▸ ABOUT THIS TASK: Only the lines below starting at the one that contains "FORM APPROVED" and ending at the one that contains "COMPLETION DATE |" are to be reproduced, exactly and with both ends kept.

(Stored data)
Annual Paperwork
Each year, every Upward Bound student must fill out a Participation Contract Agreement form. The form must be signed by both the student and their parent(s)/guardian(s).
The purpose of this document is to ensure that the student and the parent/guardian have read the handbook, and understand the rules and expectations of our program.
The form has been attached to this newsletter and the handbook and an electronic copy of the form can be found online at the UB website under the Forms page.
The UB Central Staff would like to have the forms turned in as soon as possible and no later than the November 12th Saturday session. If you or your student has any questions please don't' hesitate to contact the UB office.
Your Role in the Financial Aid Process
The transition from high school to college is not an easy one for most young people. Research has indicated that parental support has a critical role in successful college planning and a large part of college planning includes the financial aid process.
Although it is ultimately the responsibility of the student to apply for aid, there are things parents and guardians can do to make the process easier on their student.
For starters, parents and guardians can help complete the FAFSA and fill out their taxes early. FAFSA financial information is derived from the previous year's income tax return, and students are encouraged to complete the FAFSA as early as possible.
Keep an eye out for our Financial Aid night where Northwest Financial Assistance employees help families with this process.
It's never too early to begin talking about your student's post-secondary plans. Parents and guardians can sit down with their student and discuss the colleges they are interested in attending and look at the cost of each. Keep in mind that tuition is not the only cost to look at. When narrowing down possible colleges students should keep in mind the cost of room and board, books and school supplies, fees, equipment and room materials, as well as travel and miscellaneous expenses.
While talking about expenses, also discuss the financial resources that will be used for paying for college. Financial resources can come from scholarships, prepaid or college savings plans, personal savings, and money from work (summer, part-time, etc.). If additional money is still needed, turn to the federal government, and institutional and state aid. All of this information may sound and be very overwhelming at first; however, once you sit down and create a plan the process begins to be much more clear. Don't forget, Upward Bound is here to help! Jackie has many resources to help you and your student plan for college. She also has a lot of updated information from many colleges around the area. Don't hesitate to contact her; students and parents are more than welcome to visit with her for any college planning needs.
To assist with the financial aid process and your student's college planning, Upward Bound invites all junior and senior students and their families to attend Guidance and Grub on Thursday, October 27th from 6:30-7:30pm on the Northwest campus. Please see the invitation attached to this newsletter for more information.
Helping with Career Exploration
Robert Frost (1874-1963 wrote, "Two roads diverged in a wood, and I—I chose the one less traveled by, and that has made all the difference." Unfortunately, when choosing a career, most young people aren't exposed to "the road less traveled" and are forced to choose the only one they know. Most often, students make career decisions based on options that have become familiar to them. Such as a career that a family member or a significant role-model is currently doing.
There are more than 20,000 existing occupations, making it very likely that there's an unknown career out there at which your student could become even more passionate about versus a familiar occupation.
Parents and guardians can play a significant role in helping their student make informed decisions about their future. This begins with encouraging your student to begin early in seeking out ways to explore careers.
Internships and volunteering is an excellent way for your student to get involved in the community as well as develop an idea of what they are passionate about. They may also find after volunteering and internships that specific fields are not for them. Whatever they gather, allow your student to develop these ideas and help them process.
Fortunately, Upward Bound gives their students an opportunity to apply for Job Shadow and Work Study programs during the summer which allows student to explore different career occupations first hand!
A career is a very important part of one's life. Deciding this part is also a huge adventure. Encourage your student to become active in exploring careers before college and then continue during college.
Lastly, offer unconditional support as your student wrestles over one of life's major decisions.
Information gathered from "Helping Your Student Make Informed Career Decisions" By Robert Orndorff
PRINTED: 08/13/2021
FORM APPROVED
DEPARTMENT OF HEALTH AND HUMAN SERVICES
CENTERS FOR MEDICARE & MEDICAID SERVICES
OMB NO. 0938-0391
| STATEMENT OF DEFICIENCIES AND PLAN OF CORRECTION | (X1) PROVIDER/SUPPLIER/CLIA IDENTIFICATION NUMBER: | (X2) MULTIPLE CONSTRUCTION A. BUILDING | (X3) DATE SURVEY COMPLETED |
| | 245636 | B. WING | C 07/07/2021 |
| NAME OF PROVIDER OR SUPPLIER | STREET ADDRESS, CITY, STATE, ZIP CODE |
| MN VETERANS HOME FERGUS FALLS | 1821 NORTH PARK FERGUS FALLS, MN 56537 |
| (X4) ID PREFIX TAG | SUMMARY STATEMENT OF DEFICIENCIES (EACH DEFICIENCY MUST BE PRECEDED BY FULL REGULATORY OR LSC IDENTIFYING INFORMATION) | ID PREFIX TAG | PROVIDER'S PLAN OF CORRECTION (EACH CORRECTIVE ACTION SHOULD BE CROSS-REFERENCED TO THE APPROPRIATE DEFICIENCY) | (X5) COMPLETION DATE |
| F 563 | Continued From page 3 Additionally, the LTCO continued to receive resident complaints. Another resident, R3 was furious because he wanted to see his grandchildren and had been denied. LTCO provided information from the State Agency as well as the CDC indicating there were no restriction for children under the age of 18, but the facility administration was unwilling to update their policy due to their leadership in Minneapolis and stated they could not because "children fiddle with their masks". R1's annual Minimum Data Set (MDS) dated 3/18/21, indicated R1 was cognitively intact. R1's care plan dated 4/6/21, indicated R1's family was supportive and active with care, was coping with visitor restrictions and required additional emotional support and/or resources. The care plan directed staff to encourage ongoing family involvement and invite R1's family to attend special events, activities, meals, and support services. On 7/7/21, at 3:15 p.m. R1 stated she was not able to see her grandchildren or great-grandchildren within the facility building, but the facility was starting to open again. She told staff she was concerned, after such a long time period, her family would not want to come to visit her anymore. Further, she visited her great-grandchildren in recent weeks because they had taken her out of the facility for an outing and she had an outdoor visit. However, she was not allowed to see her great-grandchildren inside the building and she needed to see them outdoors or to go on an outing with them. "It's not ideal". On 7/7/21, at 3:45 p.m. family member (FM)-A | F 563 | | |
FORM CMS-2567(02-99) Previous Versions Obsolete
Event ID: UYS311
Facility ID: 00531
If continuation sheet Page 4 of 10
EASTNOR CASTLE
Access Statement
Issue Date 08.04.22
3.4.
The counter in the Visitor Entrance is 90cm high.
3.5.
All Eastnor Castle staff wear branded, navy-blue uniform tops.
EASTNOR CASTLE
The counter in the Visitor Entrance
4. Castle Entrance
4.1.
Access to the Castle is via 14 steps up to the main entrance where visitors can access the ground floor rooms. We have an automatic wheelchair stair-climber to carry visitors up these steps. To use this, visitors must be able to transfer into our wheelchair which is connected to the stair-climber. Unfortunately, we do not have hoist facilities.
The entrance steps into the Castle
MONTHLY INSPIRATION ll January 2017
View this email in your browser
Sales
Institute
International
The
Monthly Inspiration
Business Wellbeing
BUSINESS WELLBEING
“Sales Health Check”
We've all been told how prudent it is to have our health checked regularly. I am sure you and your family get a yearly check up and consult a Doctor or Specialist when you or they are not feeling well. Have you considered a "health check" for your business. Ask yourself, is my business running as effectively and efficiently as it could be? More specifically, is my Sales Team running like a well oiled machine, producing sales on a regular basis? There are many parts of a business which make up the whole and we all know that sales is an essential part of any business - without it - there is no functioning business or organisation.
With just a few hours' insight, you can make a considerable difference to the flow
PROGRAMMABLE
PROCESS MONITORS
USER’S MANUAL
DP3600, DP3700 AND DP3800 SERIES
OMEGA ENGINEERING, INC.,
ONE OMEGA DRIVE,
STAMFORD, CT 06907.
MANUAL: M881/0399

▸ SOLVED PROBLEM:
FORM APPROVED
DEPARTMENT OF HEALTH AND HUMAN SERVICES
CENTERS FOR MEDICARE & MEDICAID SERVICES
OMB NO. 0938-0391
| STATEMENT OF DEFICIENCIES AND PLAN OF CORRECTION | (X1) PROVIDER/SUPPLIER/CLIA IDENTIFICATION NUMBER: | (X2) MULTIPLE CONSTRUCTION A. BUILDING | (X3) DATE SURVEY COMPLETED |
| | 245636 | B. WING | C 07/07/2021 |
| NAME OF PROVIDER OR SUPPLIER | STREET ADDRESS, CITY, STATE, ZIP CODE |
| MN VETERANS HOME FERGUS FALLS | 1821 NORTH PARK FERGUS FALLS, MN 56537 |
| (X4) ID PREFIX TAG | SUMMARY STATEMENT OF DEFICIENCIES (EACH DEFICIENCY MUST BE PRECEDED BY FULL REGULATORY OR LSC IDENTIFYING INFORMATION) | ID PREFIX TAG | PROVIDER'S PLAN OF CORRECTION (EACH CORRECTIVE ACTION SHOULD BE CROSS-REFERENCED TO THE APPROPRIATE DEFICIENCY) | (X5) COMPLETION DATE |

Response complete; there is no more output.